▸ **ABOUT THIS TASK**
Your job is to return each record exactly, minus any pictures.

▸ **ENTRIES PROVIDED**
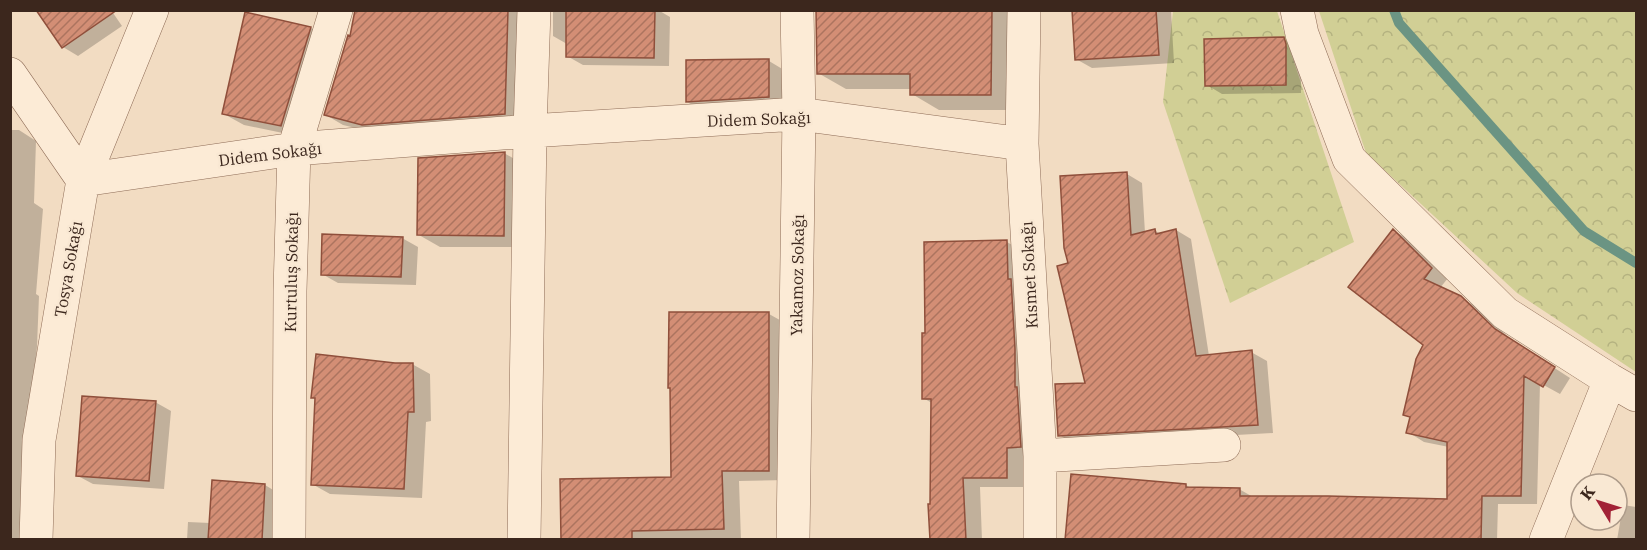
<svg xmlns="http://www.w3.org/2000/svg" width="1647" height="550" font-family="'IBM Plex Serif',serif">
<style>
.forest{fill:url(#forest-crowns)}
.shadow{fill:#0003}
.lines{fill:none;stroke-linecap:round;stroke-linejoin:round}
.stream{stroke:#6b9483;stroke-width:10}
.building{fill:url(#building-hatch);stroke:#8f4f3b;stroke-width:1.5}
.minor-casing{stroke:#8e6c57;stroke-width:34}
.minor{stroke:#fcebd6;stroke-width:33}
.labels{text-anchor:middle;stroke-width:5;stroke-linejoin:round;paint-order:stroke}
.street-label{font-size:16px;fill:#3c271d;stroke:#f9e8d3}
</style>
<defs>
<pattern id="forest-crowns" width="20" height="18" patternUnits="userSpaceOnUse" patternTransform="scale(1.5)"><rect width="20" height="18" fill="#d1cf95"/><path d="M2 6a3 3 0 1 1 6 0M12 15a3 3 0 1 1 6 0" fill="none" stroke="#b4b280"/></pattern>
<pattern id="building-hatch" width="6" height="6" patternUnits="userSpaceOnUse" patternTransform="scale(1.5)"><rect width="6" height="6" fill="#d38e75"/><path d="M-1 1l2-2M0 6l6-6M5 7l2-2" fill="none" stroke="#ac745f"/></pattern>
</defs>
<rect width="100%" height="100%" fill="#f2dcc2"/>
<path class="forest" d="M1173,11H1277L1354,242L1230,303L1163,102Z
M1319,11H1636V372L1517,293L1366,153Z"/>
<path class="shadow" d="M111,10L122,26L78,56L63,47Z
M357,10H535L522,123L381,134L343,125L326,115L351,38Z
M553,10H658L670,17L669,66L583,65L567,56V44L553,36Z
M817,10H1019L1018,110H939L912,94V89H846L818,73Z
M1074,10H1171L1174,63L1092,68L1076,59Z
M246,13L311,28L331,40L302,137L244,125L224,114Z
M1283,39L1299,48L1301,54V93L1222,94L1207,85Z
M769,61L784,70V105L702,110L687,102Z
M10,130H19L36,141L34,203L43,209L36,294L39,296L37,346L23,540H10Z
M504,153L525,165V247H440L419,235Z
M1127,174L1142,183L1145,233L1155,231L1161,234L1176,230L1191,239L1209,356L1251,352L1267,361L1273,433L1075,444L1059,435L1087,384L1070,264Z
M1394,231L1410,240L1448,278L1440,288L1478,307L1511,340L1570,378L1560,394L1540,383L1537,504H1498L1497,540H1067L1186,485L1192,489H1239L1253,497L1448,501L1449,447L1424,442L1408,432L1411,418L1405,414L1425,345Z
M402,238L418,247L416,285L338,283L322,274Z
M1007,242L1024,252V487H980L982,540H931L932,403L923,398L927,334Z
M769,314L787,324V480L739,481L741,540H562L672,478Z
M412,364L430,374L431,421L426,422L422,498L330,494L312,484L317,399L313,397L395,365Z
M155,402L171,411L164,489L93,484L78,476Z
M265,485L283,496L279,540H187L188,522L210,523Z
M1623,505L1636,507V540H1617Z"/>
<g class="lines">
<path class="stream" d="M1394,10L1399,23L1584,231L1636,263"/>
</g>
<path class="building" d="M36,10H117L62,48Z
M355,10H508L505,114L362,125L324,115L348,35L350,36Z
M566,10H655L654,58L566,57Z
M816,10H992L991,95H910V74H817Z
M1072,10H1156L1159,55L1075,60Z
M245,12L311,27L281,126L222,114Z
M1284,37L1286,44V85L1205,86L1204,39Z
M769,59V97L686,102V60Z
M505,152L504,236L417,235L418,158Z
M1127,172L1131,235L1155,229L1156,234L1176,229L1196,356L1252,350L1258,425L1058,436L1055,384L1085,383L1057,266L1068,263L1064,248L1060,176Z
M1393,229L1432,268L1424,279L1461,296L1495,329L1555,367L1543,387L1524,376L1521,496H1482L1481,540H1065L1071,474L1186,484V487L1240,488V496H1328L1447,499V442L1406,433L1410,417L1403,415L1416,359L1423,345L1348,287Z
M322,234L403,237L401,277L321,275Z
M1007,240L1008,279H1011L1015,349V387H1017L1021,447L1007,448V478H963L966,540H930L928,504H930L931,399H922V333H925L924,242Z
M669,312H769V471H722L724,529L632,531V540H561L560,479L671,477L670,388H668Z
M316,354L395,363H413L414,412H408L404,489L311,485L315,398H311Z
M82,396L156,401L149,481L76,476Z
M212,480L265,484L262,540H208Z"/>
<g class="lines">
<defs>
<path id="minor" d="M1024,10L1022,144L1040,456V540
M1297,10L1302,34L1349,159L1505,313L1610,380L1636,395
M10,74L83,180L294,149L530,131L799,114L1022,144
M1040,456L1224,445
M36,540L39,440L83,180L152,10
M289,540L290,291L294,149L336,10
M524,540L530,131L534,10
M793,540L799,114L797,10
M1546,540L1610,380"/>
</defs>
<use href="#minor" class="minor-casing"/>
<use href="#minor" class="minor"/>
</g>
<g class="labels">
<g class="street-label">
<text transform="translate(759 119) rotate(-2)" y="6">Didem Sokağı</text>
<text transform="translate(270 154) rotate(-7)" y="6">Didem Sokağı</text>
<text transform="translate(68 269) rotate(-80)" y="6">Tosya Sokağı</text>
<text transform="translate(291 272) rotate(-89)" y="6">Kurtuluş Sokağı</text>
<text transform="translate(797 275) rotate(-89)" y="6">Yakamoz Sokağı</text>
<text transform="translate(1029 275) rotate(-93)" y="6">Kısmet Sokağı</text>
</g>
</g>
<rect width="1647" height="550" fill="none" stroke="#3c271d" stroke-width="24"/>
<g transform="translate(1599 502) rotate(308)"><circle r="28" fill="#f9e8d3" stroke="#ad9b8a" stroke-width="1.5"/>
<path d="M0-4.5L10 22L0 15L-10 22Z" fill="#a22236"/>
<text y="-9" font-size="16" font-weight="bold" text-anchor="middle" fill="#3c271d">K</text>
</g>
</svg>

▸ **ANSWER TO THIS PROBLEM**
<svg xmlns="http://www.w3.org/2000/svg" width="1647" height="550" font-family="'IBM Plex Serif',serif">
<style>
.forest{fill:url(#forest-crowns)}
.shadow{fill:#0003}
.lines{fill:none;stroke-linecap:round;stroke-linejoin:round}
.stream{stroke:#6b9483;stroke-width:10}
.building{fill:url(#building-hatch);stroke:#8f4f3b;stroke-width:1.5}
.minor-casing{stroke:#8e6c57;stroke-width:34}
.minor{stroke:#fcebd6;stroke-width:33}
.labels{text-anchor:middle;stroke-width:5;stroke-linejoin:round;paint-order:stroke}
.street-label{font-size:16px;fill:#3c271d;stroke:#f9e8d3}
</style>
<defs>
<pattern id="forest-crowns" width="20" height="18" patternUnits="userSpaceOnUse" patternTransform="scale(1.5)"><rect width="20" height="18" fill="#d1cf95"/><path d="M2 6a3 3 0 1 1 6 0M12 15a3 3 0 1 1 6 0" fill="none" stroke="#b4b280"/></pattern>
<pattern id="building-hatch" width="6" height="6" patternUnits="userSpaceOnUse" patternTransform="scale(1.5)"><rect width="6" height="6" fill="#d38e75"/><path d="M-1 1l2-2M0 6l6-6M5 7l2-2" fill="none" stroke="#ac745f"/></pattern>
</defs>
<rect width="100%" height="100%" fill="#f2dcc2"/>
<path class="forest" d="M1173,11H1277L1354,242L1230,303L1163,102Z
M1319,11H1636V372L1517,293L1366,153Z"/>
<path class="shadow" d="M111,10L122,26L78,56L63,47Z
M357,10H535L522,123L381,134L343,125L326,115L351,38Z
M553,10H658L670,17L669,66L583,65L567,56V44L553,36Z
M817,10H1019L1018,110H939L912,94V89H846L818,73Z
M1074,10H1171L1174,63L1092,68L1076,59Z
M246,13L311,28L331,40L302,137L244,125L224,114Z
M1283,39L1299,48L1301,54V93L1222,94L1207,85Z
M769,61L784,70V105L702,110L687,102Z
M10,130H19L36,141L34,203L43,209L36,294L39,296L37,346L23,540H10Z
M504,153L525,165V247H440L419,235Z
M1127,174L1142,183L1145,233L1155,231L1161,234L1176,230L1191,239L1209,356L1251,352L1267,361L1273,433L1075,444L1059,435L1087,384L1070,264Z
M1394,231L1410,240L1448,278L1440,288L1478,307L1511,340L1570,378L1560,394L1540,383L1537,504H1498L1497,540H1067L1186,485L1192,489H1239L1253,497L1448,501L1449,447L1424,442L1408,432L1411,418L1405,414L1425,345Z
M402,238L418,247L416,285L338,283L322,274Z
M1007,242L1024,252V487H980L982,540H931L932,403L923,398L927,334Z
M769,314L787,324V480L739,481L741,540H562L672,478Z
M412,364L430,374L431,421L426,422L422,498L330,494L312,484L317,399L313,397L395,365Z
M155,402L171,411L164,489L93,484L78,476Z
M265,485L283,496L279,540H187L188,522L210,523Z
M1623,505L1636,507V540H1617Z"/>
<g class="lines">
<path class="stream" d="M1394,10L1399,23L1584,231L1636,263"/>
</g>
<path class="building" d="M36,10H117L62,48Z
M355,10H508L505,114L362,125L324,115L348,35L350,36Z
M566,10H655L654,58L566,57Z
M816,10H992L991,95H910V74H817Z
M1072,10H1156L1159,55L1075,60Z
M245,12L311,27L281,126L222,114Z
M1284,37L1286,44V85L1205,86L1204,39Z
M769,59V97L686,102V60Z
M505,152L504,236L417,235L418,158Z
M1127,172L1131,235L1155,229L1156,234L1176,229L1196,356L1252,350L1258,425L1058,436L1055,384L1085,383L1057,266L1068,263L1064,248L1060,176Z
M1393,229L1432,268L1424,279L1461,296L1495,329L1555,367L1543,387L1524,376L1521,496H1482L1481,540H1065L1071,474L1186,484V487L1240,488V496H1328L1447,499V442L1406,433L1410,417L1403,415L1416,359L1423,345L1348,287Z
M322,234L403,237L401,277L321,275Z
M1007,240L1008,279H1011L1015,349V387H1017L1021,447L1007,448V478H963L966,540H930L928,504H930L931,399H922V333H925L924,242Z
M669,312H769V471H722L724,529L632,531V540H561L560,479L671,477L670,388H668Z
M316,354L395,363H413L414,412H408L404,489L311,485L315,398H311Z
M82,396L156,401L149,481L76,476Z
M212,480L265,484L262,540H208Z"/>
<g class="lines">
<defs>
<path id="minor" d="M1024,10L1022,144L1040,456V540
M1297,10L1302,34L1349,159L1505,313L1610,380L1636,395
M10,74L83,180L294,149L530,131L799,114L1022,144
M1040,456L1224,445
M36,540L39,440L83,180L152,10
M289,540L290,291L294,149L336,10
M524,540L530,131L534,10
M793,540L799,114L797,10
M1546,540L1610,380"/>
</defs>
<use href="#minor" class="minor-casing"/>
<use href="#minor" class="minor"/>
</g>
<g class="labels">
<g class="street-label">
<text transform="translate(759 119) rotate(-2)" y="6">Didem Sokağı</text>
<text transform="translate(270 154) rotate(-7)" y="6">Didem Sokağı</text>
<text transform="translate(68 269) rotate(-80)" y="6">Tosya Sokağı</text>
<text transform="translate(291 272) rotate(-89)" y="6">Kurtuluş Sokağı</text>
<text transform="translate(797 275) rotate(-89)" y="6">Yakamoz Sokağı</text>
<text transform="translate(1029 275) rotate(-93)" y="6">Kısmet Sokağı</text>
</g>
</g>
<rect width="1647" height="550" fill="none" stroke="#3c271d" stroke-width="24"/>
<g transform="translate(1599 502) rotate(308)"><circle r="28" fill="#f9e8d3" stroke="#ad9b8a" stroke-width="1.5"/>
<path d="M0-4.5L10 22L0 15L-10 22Z" fill="#a22236"/>
<text y="-9" font-size="16" font-weight="bold" text-anchor="middle" fill="#3c271d">K</text>
</g>
</svg>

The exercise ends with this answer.